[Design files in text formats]
══════════════════════════════

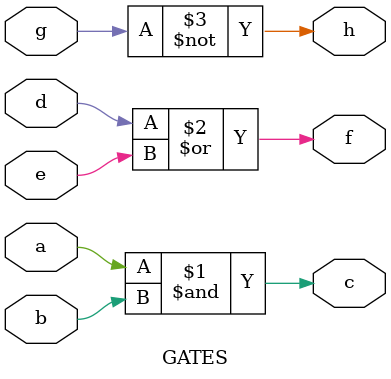
<source format=v>
`timescale 1ns / 1ps


module GATES(
    input a,
    input b,
    input d,
    input e,
    input g,
    output c,
    output f,
    output h
    
    );
    
assign c = a&b;
assign f = d|e;
assign h = ~g;
endmodule

</source>
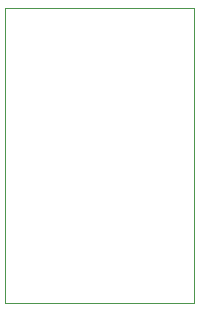
<source format=gbr>
%TF.GenerationSoftware,KiCad,Pcbnew,(5.1.6)-1*%
%TF.CreationDate,2021-01-29T18:20:16+05:30*%
%TF.ProjectId,Bluetooth_Module,426c7565-746f-46f7-9468-5f4d6f64756c,rev?*%
%TF.SameCoordinates,Original*%
%TF.FileFunction,Profile,NP*%
%FSLAX46Y46*%
G04 Gerber Fmt 4.6, Leading zero omitted, Abs format (unit mm)*
G04 Created by KiCad (PCBNEW (5.1.6)-1) date 2021-01-29 18:20:16*
%MOMM*%
%LPD*%
G01*
G04 APERTURE LIST*
%TA.AperFunction,Profile*%
%ADD10C,0.120000*%
%TD*%
G04 APERTURE END LIST*
D10*
X100000000Y-100000000D02*
X100000000Y-75000000D01*
X116000000Y-100000000D02*
X100000000Y-100000000D01*
X116000000Y-75000000D02*
X116000000Y-100000000D01*
X100000000Y-75000000D02*
X116000000Y-75000000D01*
M02*

</source>
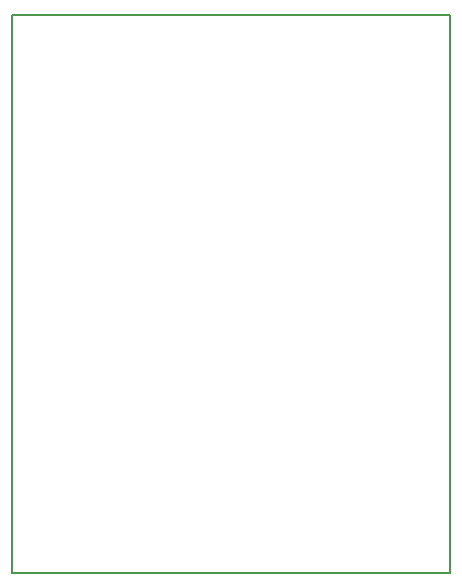
<source format=gm1>
G04 #@! TF.FileFunction,Profile,NP*
%FSLAX46Y46*%
G04 Gerber Fmt 4.6, Leading zero omitted, Abs format (unit mm)*
G04 Created by KiCad (PCBNEW 4.0.6-e0-6349~53~ubuntu16.04.1) date Mon Jun 26 21:18:09 2017*
%MOMM*%
%LPD*%
G01*
G04 APERTURE LIST*
%ADD10C,0.200000*%
%ADD11C,0.150000*%
G04 APERTURE END LIST*
D10*
D11*
X122174000Y-57404000D02*
X159258000Y-57404000D01*
X122174000Y-104648000D02*
X122174000Y-57404000D01*
X123190000Y-104648000D02*
X122174000Y-104648000D01*
X159258000Y-104648000D02*
X123190000Y-104648000D01*
X159258000Y-57404000D02*
X159258000Y-104648000D01*
M02*

</source>
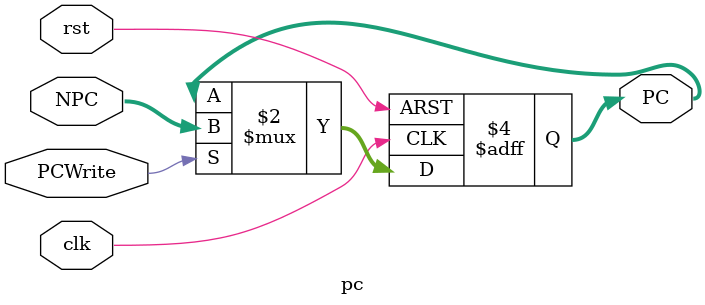
<source format=v>
module pc (clk, rst, PCWrite, PC, NPC);

    input clk;
    input rst;
    input PCWrite;

    input [31:0] NPC;
    
    output reg[31:0] PC;

    always @(posedge clk or posedge rst) 
    begin
      if(rst)
          PC <= 32'h0000_3000;
      else if(PCWrite)
          PC <= NPC;
    end

    // initial
    //     begin
    //       $display("cp");
    //     end
endmodule //pc
</source>
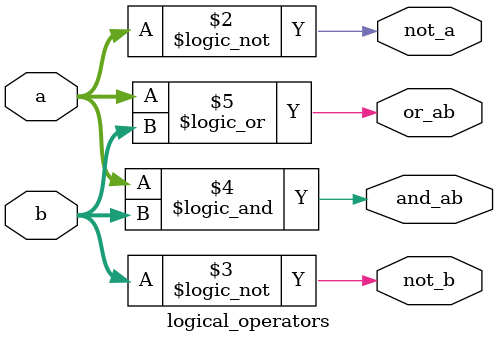
<source format=sv>
module logical_operators (
    input logic [2:0] a, b,
    output logic not_a, not_b, and_ab, or_ab
);
    
    always_comb begin
        // Logical NOT
        not_a = !a;
        not_b = !b;
        // Logical AND
        and_ab = a && b;
        // Logical OR
        or_ab = a || b;
    end

endmodule
</source>
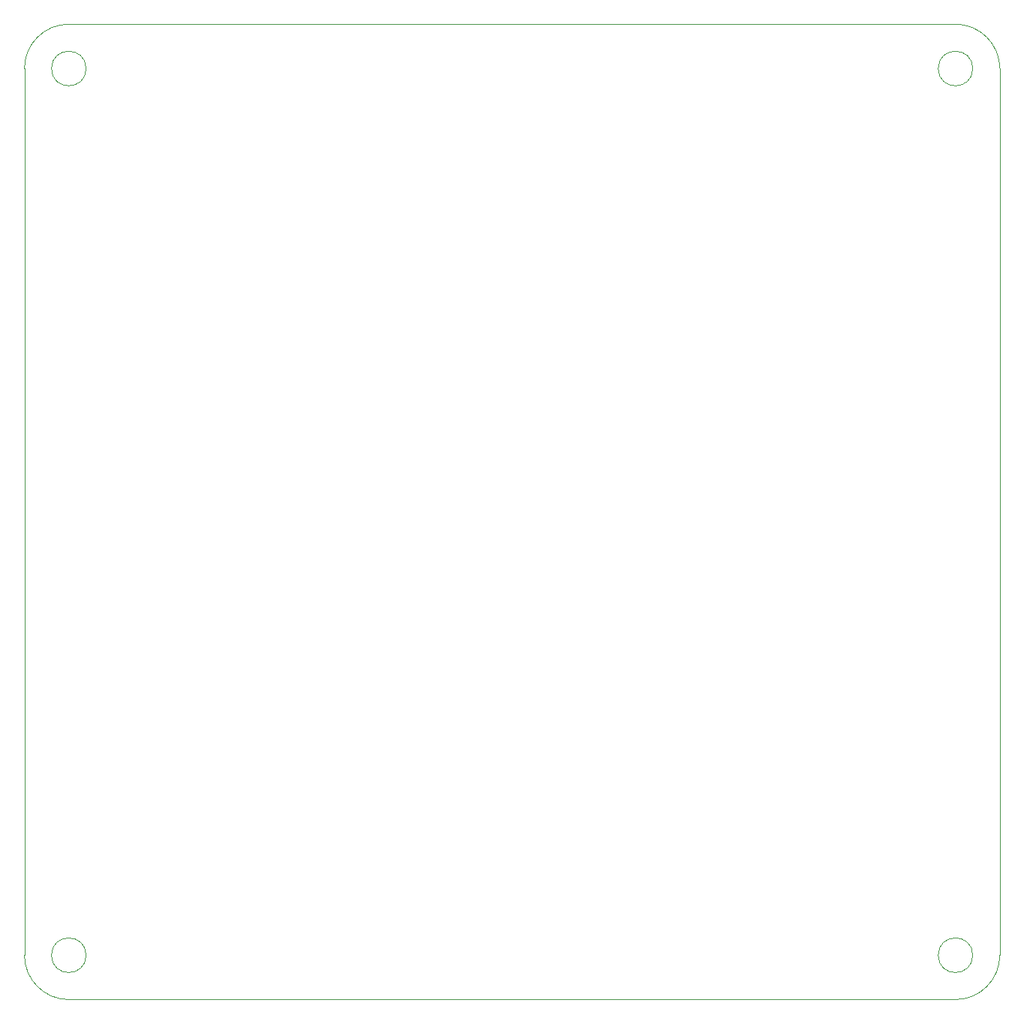
<source format=gm1>
G04*
G04 #@! TF.GenerationSoftware,Altium Limited,Altium Designer,20.1.11 (218)*
G04*
G04 Layer_Color=16711935*
%FSAX25Y25*%
%MOIN*%
G70*
G04*
G04 #@! TF.SameCoordinates,67A62120-44F4-422E-8626-A4E8A68DA6A5*
G04*
G04*
G04 #@! TF.FilePolarity,Positive*
G04*
G01*
G75*
%ADD140C,0.00050*%
D140*
X0007678Y-0393700D02*
G03*
X0007678Y-0393700I-0007678J0000000D01*
G01*
X0401379D02*
G03*
X0401379Y-0393700I-0007678J0000000D01*
G01*
Y0000001D02*
G03*
X0401379Y0000001I-0007678J0000000D01*
G01*
X0007678D02*
G03*
X0007678Y0000001I-0007678J0000000D01*
G01*
X-0019685Y-0393700D02*
G03*
X0000000Y-0413385I0019685J0000000D01*
G01*
X0393701D02*
G03*
X0413386Y-0393700I0000000J0019685D01*
G01*
Y0000001D02*
G03*
X0393701Y0019686I-0019685J0000000D01*
G01*
X0000000D02*
G03*
X-0019685Y0000001I0000000J-0019685D01*
G01*
Y-0393700D02*
Y0000001D01*
X0000000Y-0413385D02*
X0393701D01*
X0413386Y-0393700D02*
Y0000001D01*
X0000000Y0019686D02*
X0393701D01*
M02*

</source>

══════════════════════════════

**Required action:** Leaving the pictures aside, repeat the data above exactly.

**Result of this exercise:**
<source format=v>
`timescale 1ns / 1ps


module GATES(
    input a,
    input b,
    input d,
    input e,
    input g,
    output c,
    output f,
    output h
    
    );
    
assign c = a&b;
assign f = d|e;
assign h = ~g;
endmodule

</source>
<source format=gbr>
%TF.GenerationSoftware,KiCad,Pcbnew,(5.1.6)-1*%
%TF.CreationDate,2021-01-29T18:20:16+05:30*%
%TF.ProjectId,Bluetooth_Module,426c7565-746f-46f7-9468-5f4d6f64756c,rev?*%
%TF.SameCoordinates,Original*%
%TF.FileFunction,Profile,NP*%
%FSLAX46Y46*%
G04 Gerber Fmt 4.6, Leading zero omitted, Abs format (unit mm)*
G04 Created by KiCad (PCBNEW (5.1.6)-1) date 2021-01-29 18:20:16*
%MOMM*%
%LPD*%
G01*
G04 APERTURE LIST*
%TA.AperFunction,Profile*%
%ADD10C,0.120000*%
%TD*%
G04 APERTURE END LIST*
D10*
X100000000Y-100000000D02*
X100000000Y-75000000D01*
X116000000Y-100000000D02*
X100000000Y-100000000D01*
X116000000Y-75000000D02*
X116000000Y-100000000D01*
X100000000Y-75000000D02*
X116000000Y-75000000D01*
M02*

</source>
<source format=gm1>
G04 #@! TF.FileFunction,Profile,NP*
%FSLAX46Y46*%
G04 Gerber Fmt 4.6, Leading zero omitted, Abs format (unit mm)*
G04 Created by KiCad (PCBNEW 4.0.6-e0-6349~53~ubuntu16.04.1) date Mon Jun 26 21:18:09 2017*
%MOMM*%
%LPD*%
G01*
G04 APERTURE LIST*
%ADD10C,0.200000*%
%ADD11C,0.150000*%
G04 APERTURE END LIST*
D10*
D11*
X122174000Y-57404000D02*
X159258000Y-57404000D01*
X122174000Y-104648000D02*
X122174000Y-57404000D01*
X123190000Y-104648000D02*
X122174000Y-104648000D01*
X159258000Y-104648000D02*
X123190000Y-104648000D01*
X159258000Y-57404000D02*
X159258000Y-104648000D01*
M02*

</source>
<source format=v>
module pc (clk, rst, PCWrite, PC, NPC);

    input clk;
    input rst;
    input PCWrite;

    input [31:0] NPC;
    
    output reg[31:0] PC;

    always @(posedge clk or posedge rst) 
    begin
      if(rst)
          PC <= 32'h0000_3000;
      else if(PCWrite)
          PC <= NPC;
    end

    // initial
    //     begin
    //       $display("cp");
    //     end
endmodule //pc
</source>
<source format=sv>
module logical_operators (
    input logic [2:0] a, b,
    output logic not_a, not_b, and_ab, or_ab
);
    
    always_comb begin
        // Logical NOT
        not_a = !a;
        not_b = !b;
        // Logical AND
        and_ab = a && b;
        // Logical OR
        or_ab = a || b;
    end

endmodule
</source>
<source format=gm1>
G04*
G04 #@! TF.GenerationSoftware,Altium Limited,Altium Designer,20.1.11 (218)*
G04*
G04 Layer_Color=16711935*
%FSAX25Y25*%
%MOIN*%
G70*
G04*
G04 #@! TF.SameCoordinates,67A62120-44F4-422E-8626-A4E8A68DA6A5*
G04*
G04*
G04 #@! TF.FilePolarity,Positive*
G04*
G01*
G75*
%ADD140C,0.00050*%
D140*
X0007678Y-0393700D02*
G03*
X0007678Y-0393700I-0007678J0000000D01*
G01*
X0401379D02*
G03*
X0401379Y-0393700I-0007678J0000000D01*
G01*
Y0000001D02*
G03*
X0401379Y0000001I-0007678J0000000D01*
G01*
X0007678D02*
G03*
X0007678Y0000001I-0007678J0000000D01*
G01*
X-0019685Y-0393700D02*
G03*
X0000000Y-0413385I0019685J0000000D01*
G01*
X0393701D02*
G03*
X0413386Y-0393700I0000000J0019685D01*
G01*
Y0000001D02*
G03*
X0393701Y0019686I-0019685J0000000D01*
G01*
X0000000D02*
G03*
X-0019685Y0000001I0000000J-0019685D01*
G01*
Y-0393700D02*
Y0000001D01*
X0000000Y-0413385D02*
X0393701D01*
X0413386Y-0393700D02*
Y0000001D01*
X0000000Y0019686D02*
X0393701D01*
M02*

</source>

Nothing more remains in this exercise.